Go line by line through the data below and count those that hold "quick". Return only the number.

=== Begin Enclosure ===

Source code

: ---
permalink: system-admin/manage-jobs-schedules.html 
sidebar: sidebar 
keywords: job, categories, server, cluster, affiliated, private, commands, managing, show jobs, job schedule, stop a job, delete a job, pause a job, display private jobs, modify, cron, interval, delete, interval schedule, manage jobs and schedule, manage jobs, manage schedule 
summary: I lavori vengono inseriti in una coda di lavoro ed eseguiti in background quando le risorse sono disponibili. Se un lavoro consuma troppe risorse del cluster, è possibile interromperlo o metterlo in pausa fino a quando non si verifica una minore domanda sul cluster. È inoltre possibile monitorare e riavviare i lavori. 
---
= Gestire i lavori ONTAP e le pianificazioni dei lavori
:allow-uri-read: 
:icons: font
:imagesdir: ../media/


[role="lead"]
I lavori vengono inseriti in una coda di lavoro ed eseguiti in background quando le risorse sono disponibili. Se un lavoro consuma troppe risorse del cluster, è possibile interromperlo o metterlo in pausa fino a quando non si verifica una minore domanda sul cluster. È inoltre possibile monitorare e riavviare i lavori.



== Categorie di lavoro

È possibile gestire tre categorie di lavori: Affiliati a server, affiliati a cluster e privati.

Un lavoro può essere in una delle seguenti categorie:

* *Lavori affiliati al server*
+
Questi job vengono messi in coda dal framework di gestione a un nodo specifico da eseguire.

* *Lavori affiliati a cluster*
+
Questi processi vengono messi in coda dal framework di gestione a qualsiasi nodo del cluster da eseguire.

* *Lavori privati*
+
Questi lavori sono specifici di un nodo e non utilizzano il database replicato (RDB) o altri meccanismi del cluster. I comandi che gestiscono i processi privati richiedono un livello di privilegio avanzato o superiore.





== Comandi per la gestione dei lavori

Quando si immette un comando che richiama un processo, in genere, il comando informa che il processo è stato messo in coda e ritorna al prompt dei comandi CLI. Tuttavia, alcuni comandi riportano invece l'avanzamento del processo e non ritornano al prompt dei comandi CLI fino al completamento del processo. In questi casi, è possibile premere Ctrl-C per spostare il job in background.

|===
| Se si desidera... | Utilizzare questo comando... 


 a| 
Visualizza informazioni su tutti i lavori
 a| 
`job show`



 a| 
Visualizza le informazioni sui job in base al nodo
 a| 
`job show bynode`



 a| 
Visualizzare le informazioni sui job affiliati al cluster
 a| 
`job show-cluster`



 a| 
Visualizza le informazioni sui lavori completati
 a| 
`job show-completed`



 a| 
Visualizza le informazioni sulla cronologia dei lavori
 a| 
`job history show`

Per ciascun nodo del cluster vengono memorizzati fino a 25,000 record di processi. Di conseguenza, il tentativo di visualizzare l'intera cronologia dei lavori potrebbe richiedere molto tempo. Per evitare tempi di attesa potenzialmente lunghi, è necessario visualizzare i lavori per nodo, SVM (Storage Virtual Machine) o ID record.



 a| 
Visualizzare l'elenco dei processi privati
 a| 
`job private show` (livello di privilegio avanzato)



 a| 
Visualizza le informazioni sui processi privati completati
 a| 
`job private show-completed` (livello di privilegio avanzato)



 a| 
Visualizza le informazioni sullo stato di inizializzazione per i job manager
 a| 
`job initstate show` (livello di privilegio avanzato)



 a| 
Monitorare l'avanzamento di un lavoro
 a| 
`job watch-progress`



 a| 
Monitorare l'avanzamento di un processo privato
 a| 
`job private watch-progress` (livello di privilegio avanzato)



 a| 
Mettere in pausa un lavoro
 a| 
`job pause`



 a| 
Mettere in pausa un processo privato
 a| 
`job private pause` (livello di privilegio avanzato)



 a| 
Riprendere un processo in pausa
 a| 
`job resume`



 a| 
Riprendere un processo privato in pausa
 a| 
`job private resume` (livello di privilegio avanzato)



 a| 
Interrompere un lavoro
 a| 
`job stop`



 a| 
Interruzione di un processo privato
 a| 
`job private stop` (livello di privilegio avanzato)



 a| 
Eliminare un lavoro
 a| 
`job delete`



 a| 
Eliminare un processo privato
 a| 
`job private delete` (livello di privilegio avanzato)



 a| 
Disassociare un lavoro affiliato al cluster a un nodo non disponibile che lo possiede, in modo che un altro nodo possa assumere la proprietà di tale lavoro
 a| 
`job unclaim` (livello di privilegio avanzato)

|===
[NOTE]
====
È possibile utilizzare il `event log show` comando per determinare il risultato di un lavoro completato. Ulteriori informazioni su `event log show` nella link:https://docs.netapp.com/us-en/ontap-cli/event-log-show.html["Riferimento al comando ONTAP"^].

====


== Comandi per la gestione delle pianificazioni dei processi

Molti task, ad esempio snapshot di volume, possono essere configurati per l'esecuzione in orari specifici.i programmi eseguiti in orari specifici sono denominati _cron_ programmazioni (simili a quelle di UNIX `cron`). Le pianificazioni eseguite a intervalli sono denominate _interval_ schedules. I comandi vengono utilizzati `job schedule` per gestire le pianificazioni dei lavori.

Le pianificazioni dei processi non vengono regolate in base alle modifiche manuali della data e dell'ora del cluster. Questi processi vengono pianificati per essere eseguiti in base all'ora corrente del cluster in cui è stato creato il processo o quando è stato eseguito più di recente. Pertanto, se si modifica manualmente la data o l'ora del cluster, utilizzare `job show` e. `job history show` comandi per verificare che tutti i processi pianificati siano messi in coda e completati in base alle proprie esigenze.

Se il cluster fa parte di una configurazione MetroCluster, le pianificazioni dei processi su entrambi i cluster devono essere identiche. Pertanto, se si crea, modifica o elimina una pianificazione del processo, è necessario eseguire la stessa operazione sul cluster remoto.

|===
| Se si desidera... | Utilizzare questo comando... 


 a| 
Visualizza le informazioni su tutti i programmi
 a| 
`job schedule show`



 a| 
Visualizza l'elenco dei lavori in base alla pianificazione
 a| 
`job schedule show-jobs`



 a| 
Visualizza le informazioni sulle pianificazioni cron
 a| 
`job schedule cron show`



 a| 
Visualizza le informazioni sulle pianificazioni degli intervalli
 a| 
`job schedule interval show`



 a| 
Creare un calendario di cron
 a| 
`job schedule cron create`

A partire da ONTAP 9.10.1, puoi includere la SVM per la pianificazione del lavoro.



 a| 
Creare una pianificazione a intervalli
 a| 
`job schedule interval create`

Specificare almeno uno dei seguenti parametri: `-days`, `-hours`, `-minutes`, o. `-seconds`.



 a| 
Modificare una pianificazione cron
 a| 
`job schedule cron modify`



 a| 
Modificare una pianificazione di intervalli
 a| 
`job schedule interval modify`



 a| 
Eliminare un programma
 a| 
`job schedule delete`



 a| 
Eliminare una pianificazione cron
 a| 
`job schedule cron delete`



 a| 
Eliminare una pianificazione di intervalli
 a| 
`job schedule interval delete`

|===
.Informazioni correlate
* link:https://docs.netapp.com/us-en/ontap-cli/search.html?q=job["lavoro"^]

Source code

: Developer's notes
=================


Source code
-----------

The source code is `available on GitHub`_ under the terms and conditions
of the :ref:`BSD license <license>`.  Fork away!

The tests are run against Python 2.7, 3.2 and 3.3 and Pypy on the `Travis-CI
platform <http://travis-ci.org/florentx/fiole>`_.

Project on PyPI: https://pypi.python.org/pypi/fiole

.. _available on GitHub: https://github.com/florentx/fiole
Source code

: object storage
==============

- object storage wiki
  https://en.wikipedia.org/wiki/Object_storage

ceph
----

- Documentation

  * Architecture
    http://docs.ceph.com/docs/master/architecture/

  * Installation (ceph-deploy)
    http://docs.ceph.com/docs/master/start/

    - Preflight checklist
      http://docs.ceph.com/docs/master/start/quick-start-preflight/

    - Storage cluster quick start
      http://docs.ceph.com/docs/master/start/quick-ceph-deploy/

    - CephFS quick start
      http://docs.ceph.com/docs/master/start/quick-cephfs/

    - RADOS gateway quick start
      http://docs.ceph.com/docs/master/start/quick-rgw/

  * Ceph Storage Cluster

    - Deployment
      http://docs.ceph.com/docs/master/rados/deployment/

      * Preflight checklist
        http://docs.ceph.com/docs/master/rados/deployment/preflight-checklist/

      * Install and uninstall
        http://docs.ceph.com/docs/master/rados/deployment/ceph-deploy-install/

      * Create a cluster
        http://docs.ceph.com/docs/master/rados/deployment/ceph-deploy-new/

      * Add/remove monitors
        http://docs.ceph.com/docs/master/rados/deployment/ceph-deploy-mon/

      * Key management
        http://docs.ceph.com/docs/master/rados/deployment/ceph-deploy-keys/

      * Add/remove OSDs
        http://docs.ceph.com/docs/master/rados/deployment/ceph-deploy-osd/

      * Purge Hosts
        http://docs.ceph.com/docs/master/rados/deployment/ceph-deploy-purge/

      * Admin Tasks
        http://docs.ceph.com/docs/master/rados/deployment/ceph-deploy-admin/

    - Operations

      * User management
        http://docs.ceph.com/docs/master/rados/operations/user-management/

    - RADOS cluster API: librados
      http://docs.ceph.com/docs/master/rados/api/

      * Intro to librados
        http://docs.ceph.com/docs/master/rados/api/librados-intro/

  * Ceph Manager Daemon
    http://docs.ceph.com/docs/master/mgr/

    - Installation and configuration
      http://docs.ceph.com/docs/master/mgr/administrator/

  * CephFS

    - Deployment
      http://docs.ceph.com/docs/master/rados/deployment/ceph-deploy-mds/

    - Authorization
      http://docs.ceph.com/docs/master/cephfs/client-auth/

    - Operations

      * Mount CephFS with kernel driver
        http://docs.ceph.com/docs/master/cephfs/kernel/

=== End Enclosure ===

● ANSWER TO THIS PROBLEM
7